Soames watched his daughter give her hand, saw her wince at the squeeze it received, and distinctly heard the young man's sigh as he passed out. Then she came from the window, trailing her finger along the mahogany edge of the billiard-table. Watching her, Soames knew that she was going to ask him something. Her finger felt round the last pocket, and she looked up.
"Have you done anything to stop Jon writing to me, Father?"
Soames shook his head.
"You haven't seen, then?" he said. "His father died just a week ago to-day."
In her startled, frowning face he saw the instant struggle to apprehend what this would mean.

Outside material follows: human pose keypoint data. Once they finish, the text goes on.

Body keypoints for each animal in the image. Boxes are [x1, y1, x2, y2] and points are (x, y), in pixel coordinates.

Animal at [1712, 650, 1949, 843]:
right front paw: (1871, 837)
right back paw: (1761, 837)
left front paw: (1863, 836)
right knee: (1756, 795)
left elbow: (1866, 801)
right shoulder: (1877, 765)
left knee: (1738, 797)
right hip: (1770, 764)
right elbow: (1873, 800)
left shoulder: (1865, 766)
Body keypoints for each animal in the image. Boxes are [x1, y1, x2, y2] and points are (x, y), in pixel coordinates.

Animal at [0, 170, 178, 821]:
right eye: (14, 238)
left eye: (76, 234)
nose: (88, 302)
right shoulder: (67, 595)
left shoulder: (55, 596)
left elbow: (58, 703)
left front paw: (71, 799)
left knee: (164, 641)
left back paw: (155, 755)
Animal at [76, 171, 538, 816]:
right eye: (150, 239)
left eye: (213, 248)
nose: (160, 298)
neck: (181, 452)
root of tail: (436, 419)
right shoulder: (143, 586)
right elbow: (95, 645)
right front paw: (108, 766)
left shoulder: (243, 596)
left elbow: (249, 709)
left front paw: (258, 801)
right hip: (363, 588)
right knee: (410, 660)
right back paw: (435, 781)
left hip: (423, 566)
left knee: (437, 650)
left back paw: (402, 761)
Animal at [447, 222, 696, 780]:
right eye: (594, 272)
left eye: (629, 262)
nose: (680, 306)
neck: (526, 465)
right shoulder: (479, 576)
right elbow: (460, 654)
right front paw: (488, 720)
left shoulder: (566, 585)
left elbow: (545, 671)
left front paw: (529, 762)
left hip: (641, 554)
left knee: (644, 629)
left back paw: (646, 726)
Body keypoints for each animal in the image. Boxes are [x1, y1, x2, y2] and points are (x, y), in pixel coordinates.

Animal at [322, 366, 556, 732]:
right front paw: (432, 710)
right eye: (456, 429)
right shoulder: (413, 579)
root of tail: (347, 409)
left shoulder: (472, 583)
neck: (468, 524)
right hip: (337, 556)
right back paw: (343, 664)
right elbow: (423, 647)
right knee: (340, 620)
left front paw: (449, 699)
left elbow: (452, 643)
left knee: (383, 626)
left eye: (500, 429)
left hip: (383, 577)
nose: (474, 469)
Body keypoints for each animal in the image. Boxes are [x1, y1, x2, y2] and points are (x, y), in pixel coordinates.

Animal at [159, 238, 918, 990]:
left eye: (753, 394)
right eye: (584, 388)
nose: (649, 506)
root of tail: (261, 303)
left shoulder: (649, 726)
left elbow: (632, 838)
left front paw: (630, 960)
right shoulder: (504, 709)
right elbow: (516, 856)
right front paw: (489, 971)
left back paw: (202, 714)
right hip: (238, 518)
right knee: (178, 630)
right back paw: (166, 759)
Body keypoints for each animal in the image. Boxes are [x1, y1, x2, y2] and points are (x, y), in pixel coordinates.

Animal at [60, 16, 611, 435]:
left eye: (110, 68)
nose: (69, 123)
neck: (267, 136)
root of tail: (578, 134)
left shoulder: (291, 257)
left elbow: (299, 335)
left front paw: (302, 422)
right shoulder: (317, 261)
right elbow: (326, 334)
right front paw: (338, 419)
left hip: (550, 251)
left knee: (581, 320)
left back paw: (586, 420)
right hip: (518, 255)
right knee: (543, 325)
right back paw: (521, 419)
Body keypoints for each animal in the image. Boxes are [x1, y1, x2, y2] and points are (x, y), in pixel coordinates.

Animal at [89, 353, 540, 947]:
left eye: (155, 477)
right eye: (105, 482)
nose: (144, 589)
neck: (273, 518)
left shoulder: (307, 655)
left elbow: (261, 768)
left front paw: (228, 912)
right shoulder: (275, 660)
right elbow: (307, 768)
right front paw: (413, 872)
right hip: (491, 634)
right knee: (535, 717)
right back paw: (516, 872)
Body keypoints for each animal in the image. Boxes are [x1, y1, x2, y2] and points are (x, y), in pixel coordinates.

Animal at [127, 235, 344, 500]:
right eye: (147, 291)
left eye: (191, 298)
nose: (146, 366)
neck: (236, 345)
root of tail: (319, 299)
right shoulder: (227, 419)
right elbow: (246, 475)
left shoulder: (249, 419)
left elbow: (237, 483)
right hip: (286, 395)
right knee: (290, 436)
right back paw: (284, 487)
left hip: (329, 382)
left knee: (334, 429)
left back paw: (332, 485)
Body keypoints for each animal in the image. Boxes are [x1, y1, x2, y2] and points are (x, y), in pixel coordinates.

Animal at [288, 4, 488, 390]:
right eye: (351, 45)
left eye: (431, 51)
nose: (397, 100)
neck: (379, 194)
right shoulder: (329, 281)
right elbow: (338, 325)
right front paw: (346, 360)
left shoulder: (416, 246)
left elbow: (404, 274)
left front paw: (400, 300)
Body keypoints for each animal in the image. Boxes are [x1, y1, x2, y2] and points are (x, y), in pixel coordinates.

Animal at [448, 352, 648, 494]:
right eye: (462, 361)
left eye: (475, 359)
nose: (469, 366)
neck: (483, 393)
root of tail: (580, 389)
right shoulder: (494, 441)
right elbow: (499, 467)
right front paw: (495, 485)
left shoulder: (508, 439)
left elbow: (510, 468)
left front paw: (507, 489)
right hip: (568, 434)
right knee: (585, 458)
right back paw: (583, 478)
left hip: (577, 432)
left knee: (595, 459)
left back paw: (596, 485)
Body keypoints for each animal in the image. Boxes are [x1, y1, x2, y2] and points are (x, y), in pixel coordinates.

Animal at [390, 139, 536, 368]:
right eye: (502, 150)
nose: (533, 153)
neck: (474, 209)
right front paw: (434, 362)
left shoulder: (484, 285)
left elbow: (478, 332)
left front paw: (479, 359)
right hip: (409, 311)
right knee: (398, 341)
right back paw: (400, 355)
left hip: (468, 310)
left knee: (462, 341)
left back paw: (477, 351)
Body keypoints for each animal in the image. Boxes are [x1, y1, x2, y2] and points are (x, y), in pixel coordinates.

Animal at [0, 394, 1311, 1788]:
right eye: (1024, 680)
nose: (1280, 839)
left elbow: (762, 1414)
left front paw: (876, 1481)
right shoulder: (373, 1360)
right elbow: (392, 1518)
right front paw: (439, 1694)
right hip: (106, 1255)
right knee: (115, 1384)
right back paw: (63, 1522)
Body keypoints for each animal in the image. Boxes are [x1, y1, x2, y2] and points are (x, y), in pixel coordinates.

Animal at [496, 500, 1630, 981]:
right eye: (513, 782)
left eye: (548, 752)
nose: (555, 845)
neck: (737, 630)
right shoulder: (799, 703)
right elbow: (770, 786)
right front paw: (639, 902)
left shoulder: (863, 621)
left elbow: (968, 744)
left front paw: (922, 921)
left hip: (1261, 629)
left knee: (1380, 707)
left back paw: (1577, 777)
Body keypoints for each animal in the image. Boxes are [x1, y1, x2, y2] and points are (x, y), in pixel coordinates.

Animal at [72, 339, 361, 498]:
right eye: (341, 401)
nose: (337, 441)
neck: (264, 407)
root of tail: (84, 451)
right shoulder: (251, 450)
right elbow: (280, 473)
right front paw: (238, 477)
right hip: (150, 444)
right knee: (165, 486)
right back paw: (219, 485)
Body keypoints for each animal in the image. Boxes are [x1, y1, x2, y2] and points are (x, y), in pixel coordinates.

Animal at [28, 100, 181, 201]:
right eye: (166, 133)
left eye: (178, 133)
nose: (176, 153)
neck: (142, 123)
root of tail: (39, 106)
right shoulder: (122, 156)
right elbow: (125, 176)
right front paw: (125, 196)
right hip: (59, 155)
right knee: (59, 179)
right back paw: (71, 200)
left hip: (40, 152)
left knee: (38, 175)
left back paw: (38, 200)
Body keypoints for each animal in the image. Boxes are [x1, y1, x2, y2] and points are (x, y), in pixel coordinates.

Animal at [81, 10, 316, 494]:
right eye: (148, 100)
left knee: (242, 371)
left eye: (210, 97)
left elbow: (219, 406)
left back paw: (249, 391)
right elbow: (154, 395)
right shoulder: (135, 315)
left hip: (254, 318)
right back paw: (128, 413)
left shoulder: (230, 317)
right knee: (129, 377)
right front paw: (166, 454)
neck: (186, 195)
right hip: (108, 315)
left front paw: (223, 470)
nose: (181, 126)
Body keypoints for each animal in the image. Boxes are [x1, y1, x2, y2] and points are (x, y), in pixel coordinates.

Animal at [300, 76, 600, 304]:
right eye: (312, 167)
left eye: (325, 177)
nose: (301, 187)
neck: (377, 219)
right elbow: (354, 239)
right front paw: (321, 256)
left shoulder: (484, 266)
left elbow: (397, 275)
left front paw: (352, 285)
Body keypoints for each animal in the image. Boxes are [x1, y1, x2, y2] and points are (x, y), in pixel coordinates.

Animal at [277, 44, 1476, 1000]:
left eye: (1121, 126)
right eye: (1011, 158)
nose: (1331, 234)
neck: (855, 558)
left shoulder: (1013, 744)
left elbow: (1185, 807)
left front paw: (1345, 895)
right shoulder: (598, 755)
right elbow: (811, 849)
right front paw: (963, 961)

"Poor Jon! Why didn't you tell me, Father?"
"I never know!" said Soames slowly; "you don't confide in me."
"I would, if you'd help me, dear."
"Perhaps I shall."
Fleur clasped her hands. "Oh! darling--when one wants a thing fearfully, one doesn't think of other people. Don't be angry with me."
Soames put out his hand, as if pushing away an aspersion.
"I'm cogitating," he said. What on earth had made him use a word like that! "Has young Mont been bothering you again?"
Fleur smiled. "Oh! Michael! He's always bothering; but he's such a good sort--I don't mind him."
"Well," said Soames, "I'm tired; I shall go and have a nap before dinner."
He went up to his picture-gallery, lay down on the couch there, and closed his eyes. A terrible responsibility this girl of his--whose mother was--ah! what was she? A terrible responsibility! Help her-- how could he help her? He could not alter the fact that he was her father. Or that Irene--! What was it young Mont had said--some nonsense about the possessive instinct--shutters up--To let? Silly!
The sultry air, charged with a scent of meadow-sweet, of river and roses, closed on his senses, drowsing them.